Saved data entries:
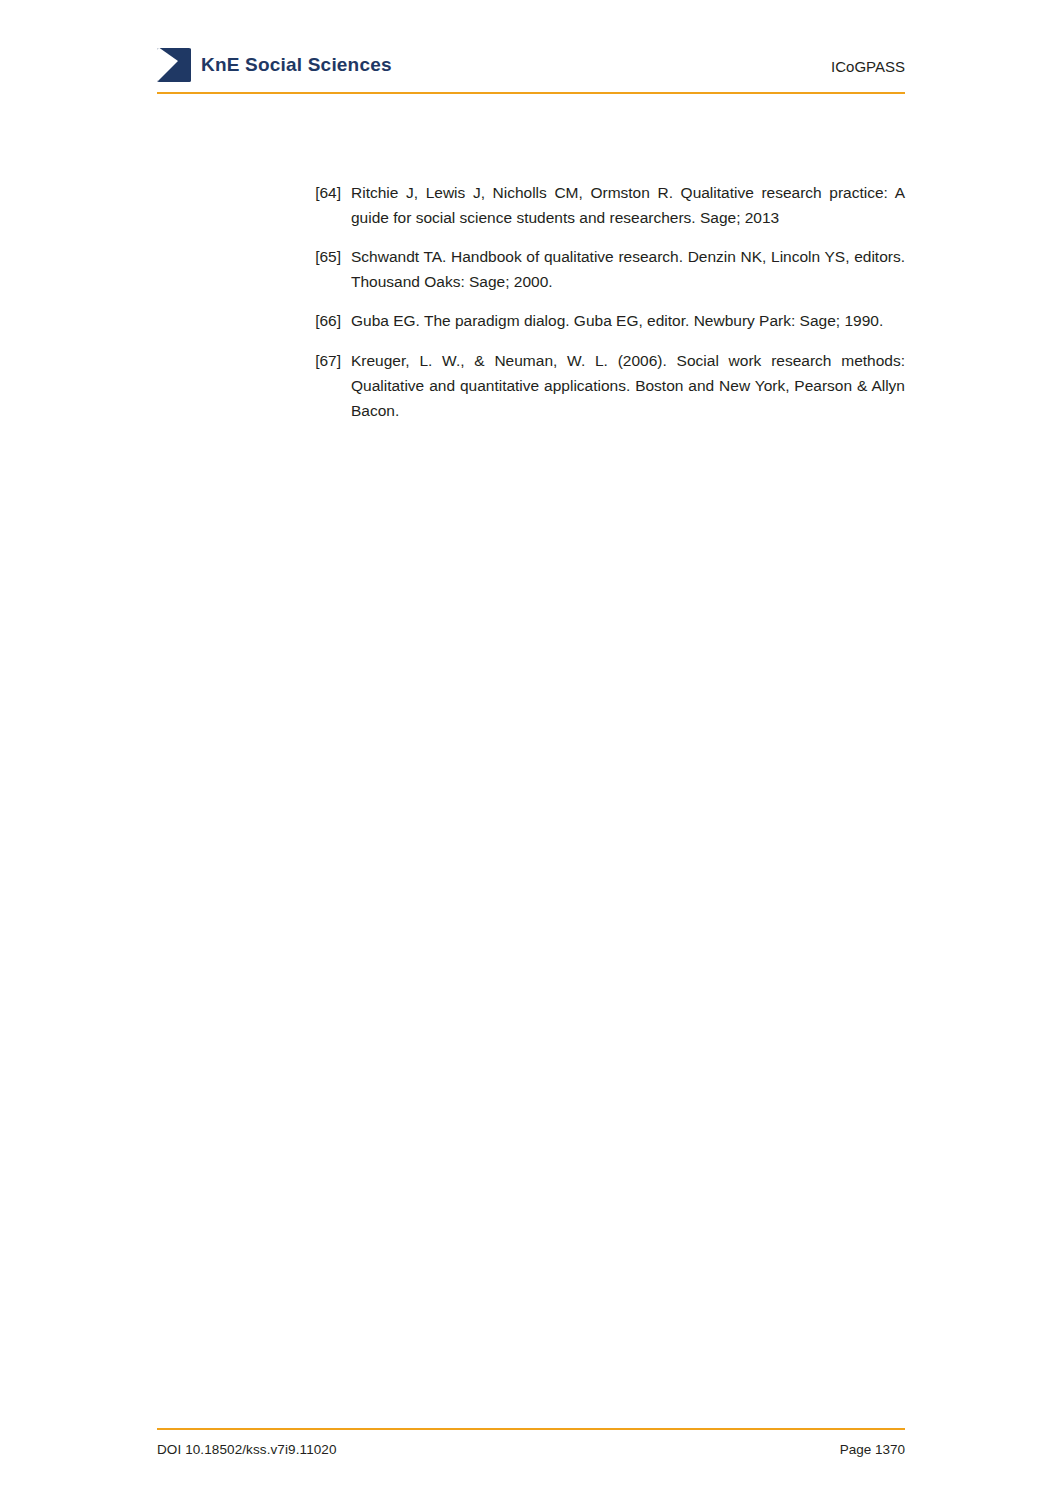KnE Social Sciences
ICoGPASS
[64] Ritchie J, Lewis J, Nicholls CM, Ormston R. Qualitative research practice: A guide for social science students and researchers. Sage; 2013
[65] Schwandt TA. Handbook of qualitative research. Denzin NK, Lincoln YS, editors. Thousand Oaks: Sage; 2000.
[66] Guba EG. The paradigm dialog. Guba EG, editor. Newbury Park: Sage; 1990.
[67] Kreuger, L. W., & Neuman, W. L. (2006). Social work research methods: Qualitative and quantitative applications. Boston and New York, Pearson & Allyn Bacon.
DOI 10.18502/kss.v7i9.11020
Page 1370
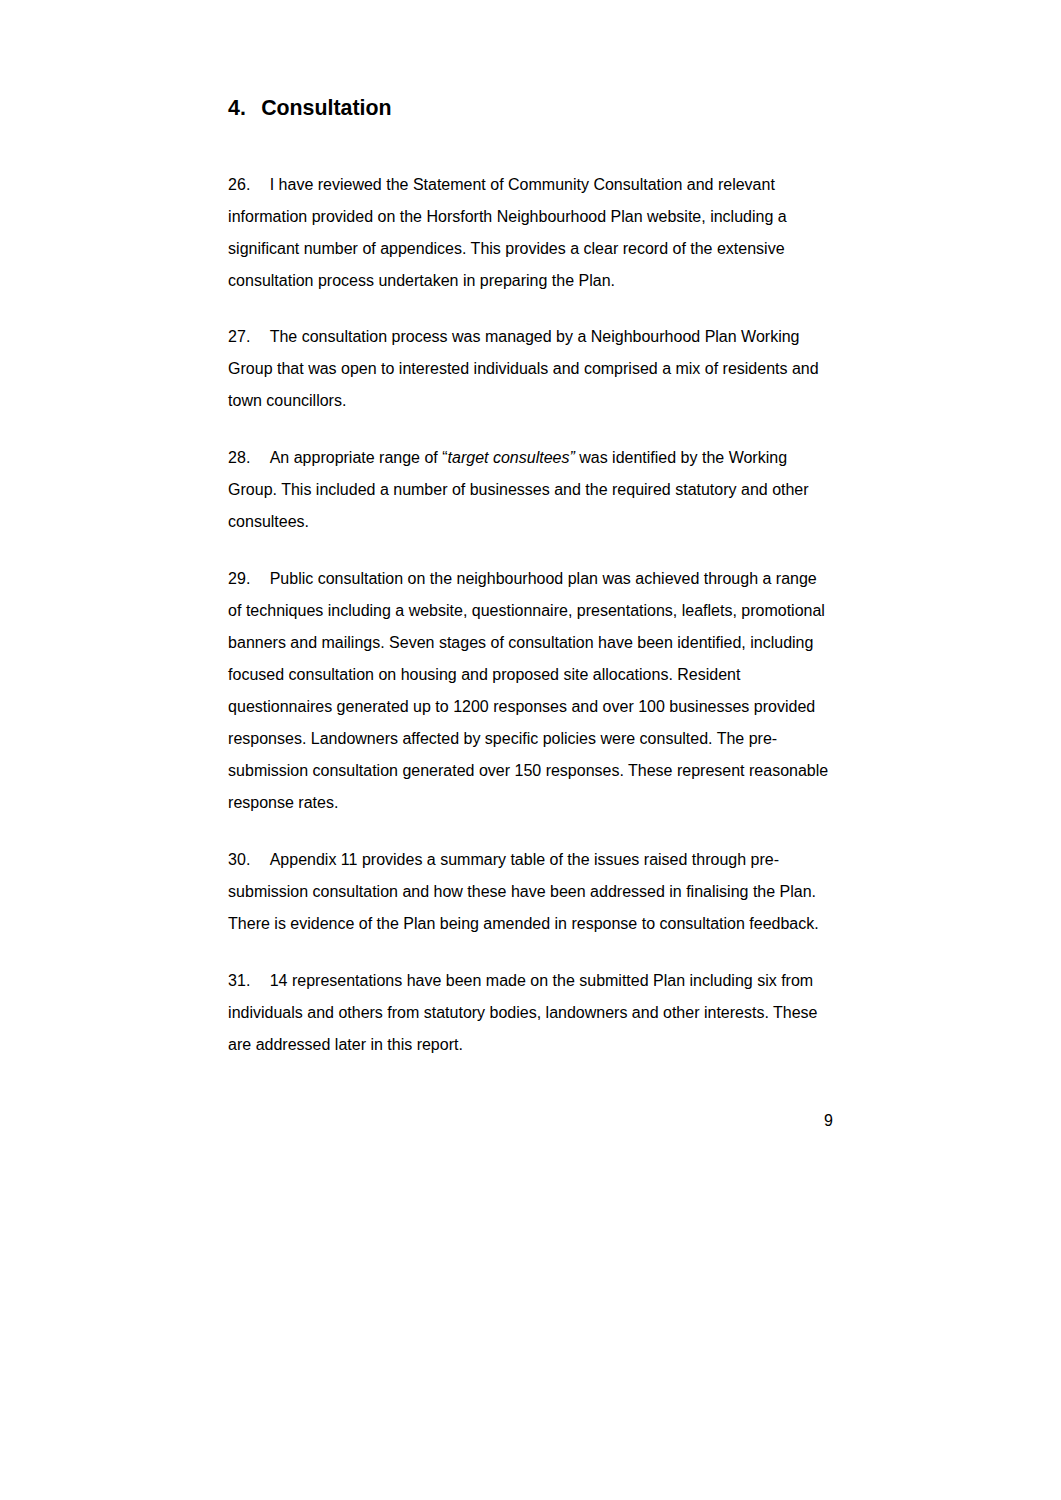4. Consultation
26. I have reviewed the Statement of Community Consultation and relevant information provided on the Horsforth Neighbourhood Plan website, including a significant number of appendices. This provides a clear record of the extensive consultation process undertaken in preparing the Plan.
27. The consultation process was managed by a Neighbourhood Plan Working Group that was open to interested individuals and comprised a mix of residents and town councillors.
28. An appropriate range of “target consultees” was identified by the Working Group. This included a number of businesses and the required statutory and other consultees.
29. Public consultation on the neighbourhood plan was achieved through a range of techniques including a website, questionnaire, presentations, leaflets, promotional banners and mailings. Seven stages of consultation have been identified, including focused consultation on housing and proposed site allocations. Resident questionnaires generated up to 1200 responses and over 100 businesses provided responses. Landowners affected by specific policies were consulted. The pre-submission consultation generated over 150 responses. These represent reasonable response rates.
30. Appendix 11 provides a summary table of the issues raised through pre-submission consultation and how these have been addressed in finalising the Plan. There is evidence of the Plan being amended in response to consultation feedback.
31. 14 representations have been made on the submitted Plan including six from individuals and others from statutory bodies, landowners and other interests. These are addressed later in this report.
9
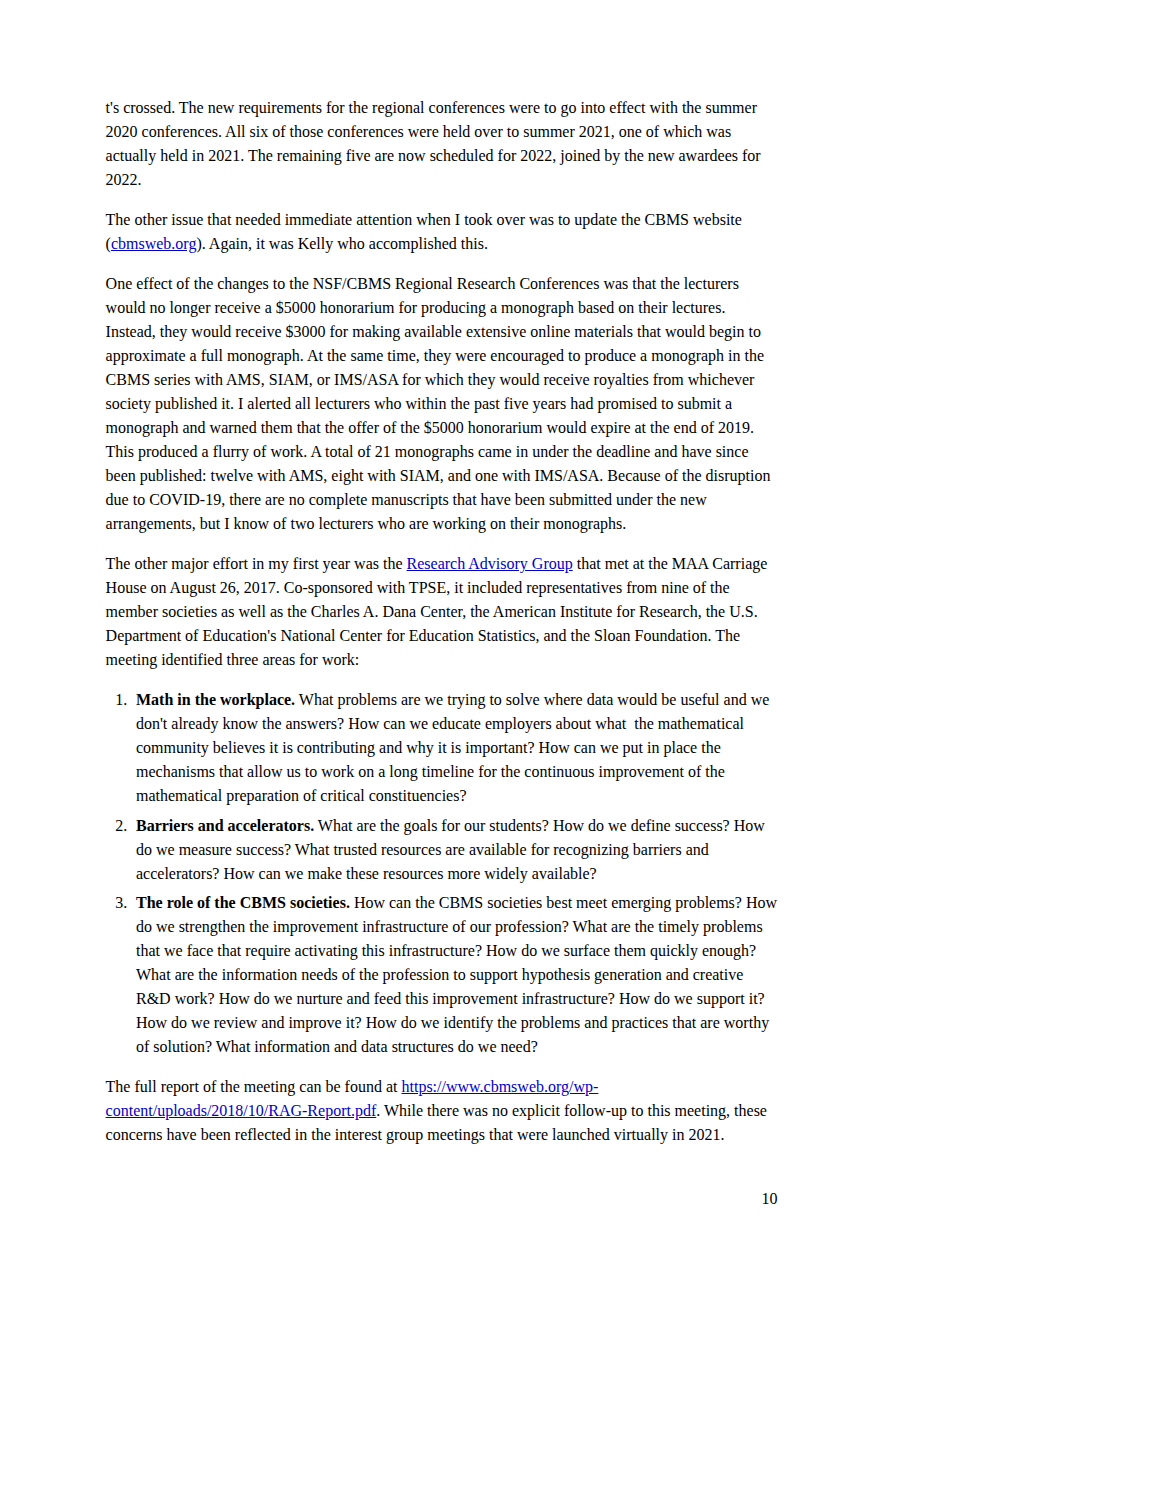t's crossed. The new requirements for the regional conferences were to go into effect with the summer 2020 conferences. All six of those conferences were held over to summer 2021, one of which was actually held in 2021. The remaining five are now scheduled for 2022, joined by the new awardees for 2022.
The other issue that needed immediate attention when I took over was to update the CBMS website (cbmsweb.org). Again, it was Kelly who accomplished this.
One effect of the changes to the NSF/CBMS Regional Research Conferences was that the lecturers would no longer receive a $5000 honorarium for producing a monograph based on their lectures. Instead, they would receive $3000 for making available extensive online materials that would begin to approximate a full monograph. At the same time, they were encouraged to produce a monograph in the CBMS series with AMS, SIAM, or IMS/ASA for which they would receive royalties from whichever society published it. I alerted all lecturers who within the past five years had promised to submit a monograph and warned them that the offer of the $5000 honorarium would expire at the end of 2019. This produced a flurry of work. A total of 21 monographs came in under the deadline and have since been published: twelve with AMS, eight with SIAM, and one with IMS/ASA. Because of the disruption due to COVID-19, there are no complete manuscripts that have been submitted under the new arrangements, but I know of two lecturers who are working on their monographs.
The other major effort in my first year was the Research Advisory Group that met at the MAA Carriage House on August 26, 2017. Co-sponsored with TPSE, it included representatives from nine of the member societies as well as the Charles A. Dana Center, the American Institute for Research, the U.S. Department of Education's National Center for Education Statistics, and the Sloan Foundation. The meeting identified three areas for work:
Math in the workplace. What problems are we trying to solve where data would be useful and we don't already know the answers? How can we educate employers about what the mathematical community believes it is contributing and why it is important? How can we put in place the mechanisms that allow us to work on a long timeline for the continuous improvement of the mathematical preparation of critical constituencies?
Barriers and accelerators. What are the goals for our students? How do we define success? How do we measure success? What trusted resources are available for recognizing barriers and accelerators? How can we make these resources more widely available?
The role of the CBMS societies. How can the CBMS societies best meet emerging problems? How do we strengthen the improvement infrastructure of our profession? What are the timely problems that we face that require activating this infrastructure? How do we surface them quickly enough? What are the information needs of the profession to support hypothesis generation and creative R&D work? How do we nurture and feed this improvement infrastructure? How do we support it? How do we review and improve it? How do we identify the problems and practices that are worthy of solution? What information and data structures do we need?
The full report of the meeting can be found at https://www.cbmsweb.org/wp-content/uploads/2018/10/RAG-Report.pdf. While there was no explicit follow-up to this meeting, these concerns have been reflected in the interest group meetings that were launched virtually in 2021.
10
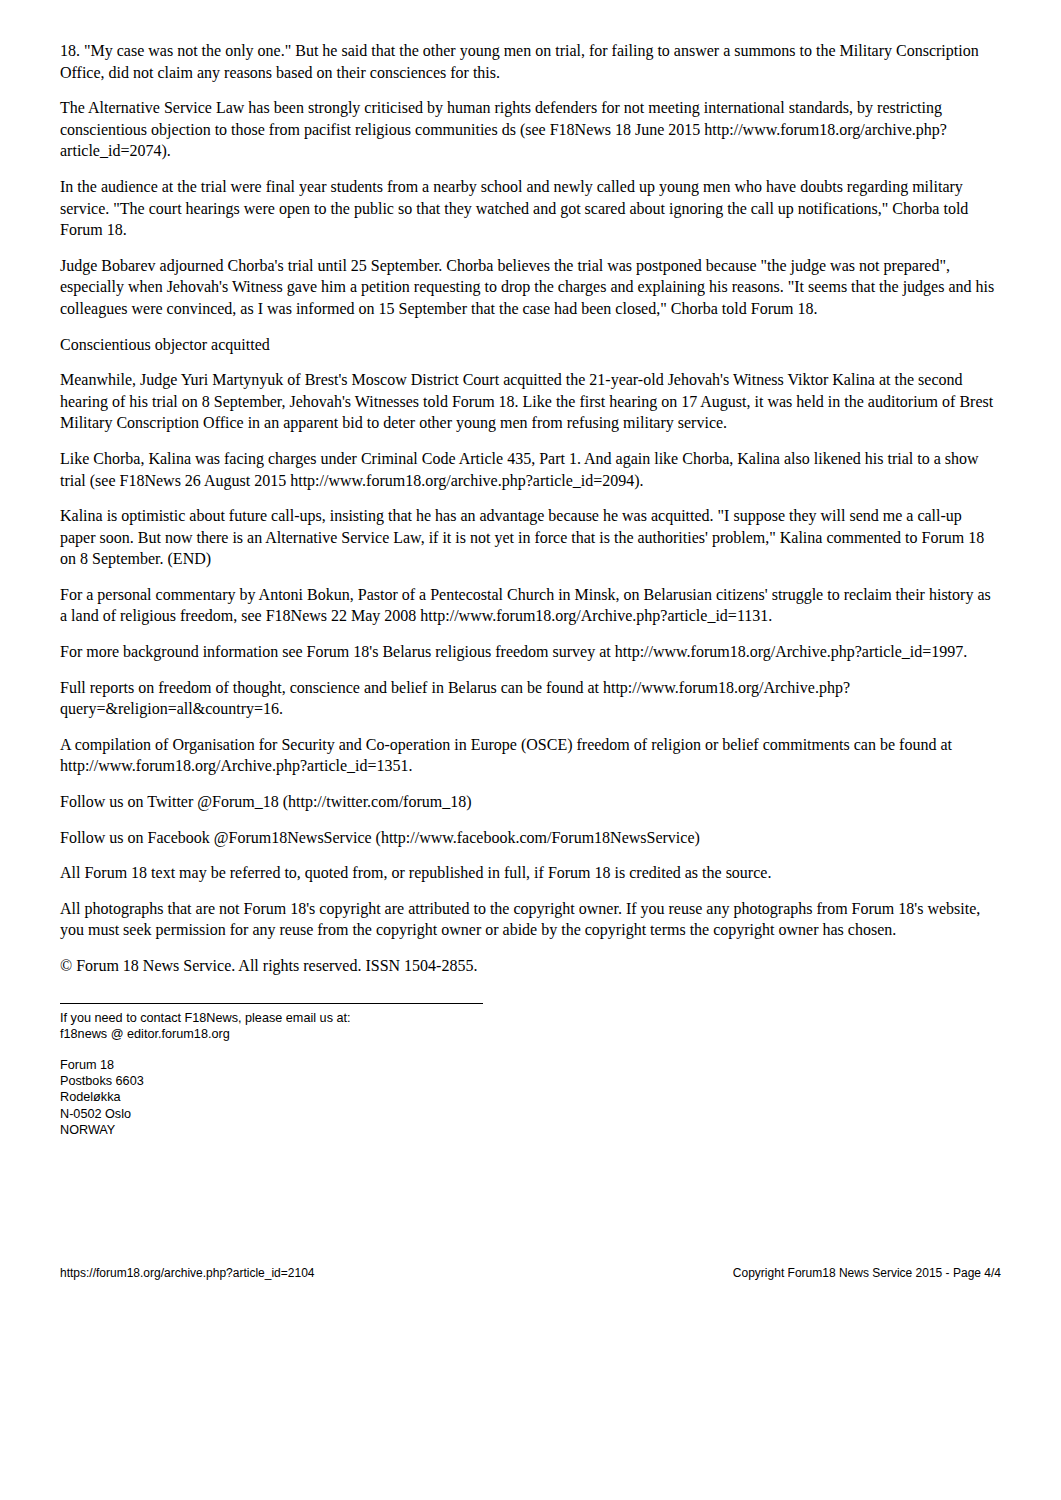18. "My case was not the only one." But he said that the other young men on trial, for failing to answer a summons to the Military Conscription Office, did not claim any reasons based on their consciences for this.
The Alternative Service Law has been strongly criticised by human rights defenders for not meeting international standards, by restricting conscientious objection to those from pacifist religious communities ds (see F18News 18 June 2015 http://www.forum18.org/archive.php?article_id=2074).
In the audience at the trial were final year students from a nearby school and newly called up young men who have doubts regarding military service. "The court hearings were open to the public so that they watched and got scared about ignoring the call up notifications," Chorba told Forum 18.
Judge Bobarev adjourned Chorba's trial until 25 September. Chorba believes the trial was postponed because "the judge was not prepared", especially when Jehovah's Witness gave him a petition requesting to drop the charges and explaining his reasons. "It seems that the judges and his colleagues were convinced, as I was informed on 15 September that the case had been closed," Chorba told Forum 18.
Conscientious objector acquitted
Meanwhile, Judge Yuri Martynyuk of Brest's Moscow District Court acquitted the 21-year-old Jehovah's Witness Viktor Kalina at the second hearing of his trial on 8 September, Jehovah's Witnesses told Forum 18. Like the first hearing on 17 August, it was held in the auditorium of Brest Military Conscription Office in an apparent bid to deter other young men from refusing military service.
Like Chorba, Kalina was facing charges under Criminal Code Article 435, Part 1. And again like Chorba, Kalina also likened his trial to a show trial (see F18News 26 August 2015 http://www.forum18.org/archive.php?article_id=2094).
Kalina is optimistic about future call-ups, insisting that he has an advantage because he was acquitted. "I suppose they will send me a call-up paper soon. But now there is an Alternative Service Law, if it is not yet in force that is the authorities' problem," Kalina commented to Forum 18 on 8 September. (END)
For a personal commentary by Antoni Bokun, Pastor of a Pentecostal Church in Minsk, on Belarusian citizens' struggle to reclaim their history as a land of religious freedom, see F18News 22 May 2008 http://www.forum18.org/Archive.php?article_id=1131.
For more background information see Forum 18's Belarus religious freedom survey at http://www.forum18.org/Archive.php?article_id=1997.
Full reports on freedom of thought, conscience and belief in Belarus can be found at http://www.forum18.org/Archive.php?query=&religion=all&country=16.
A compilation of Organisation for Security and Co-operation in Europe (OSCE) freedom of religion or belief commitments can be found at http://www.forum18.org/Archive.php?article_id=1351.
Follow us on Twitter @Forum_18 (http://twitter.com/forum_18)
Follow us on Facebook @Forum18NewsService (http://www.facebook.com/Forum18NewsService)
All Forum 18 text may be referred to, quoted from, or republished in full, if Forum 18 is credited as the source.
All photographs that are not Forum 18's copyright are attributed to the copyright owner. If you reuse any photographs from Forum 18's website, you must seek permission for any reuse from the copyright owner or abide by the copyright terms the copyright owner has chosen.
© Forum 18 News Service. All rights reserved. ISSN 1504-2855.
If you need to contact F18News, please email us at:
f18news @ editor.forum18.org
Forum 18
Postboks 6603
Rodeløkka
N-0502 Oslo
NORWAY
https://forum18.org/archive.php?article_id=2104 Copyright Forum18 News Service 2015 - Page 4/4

INSTRUCTIONS FOR THE TASK: Look above for the line containing "DOI 10.18502/kss.v7i9.11020", then write out every line from there down to the line containing "4. Consultation", that line included, with no pictures.

SOLUTION BELOW:
DOI 10.18502/kss.v7i9.11020
Page 1370
4. Consultation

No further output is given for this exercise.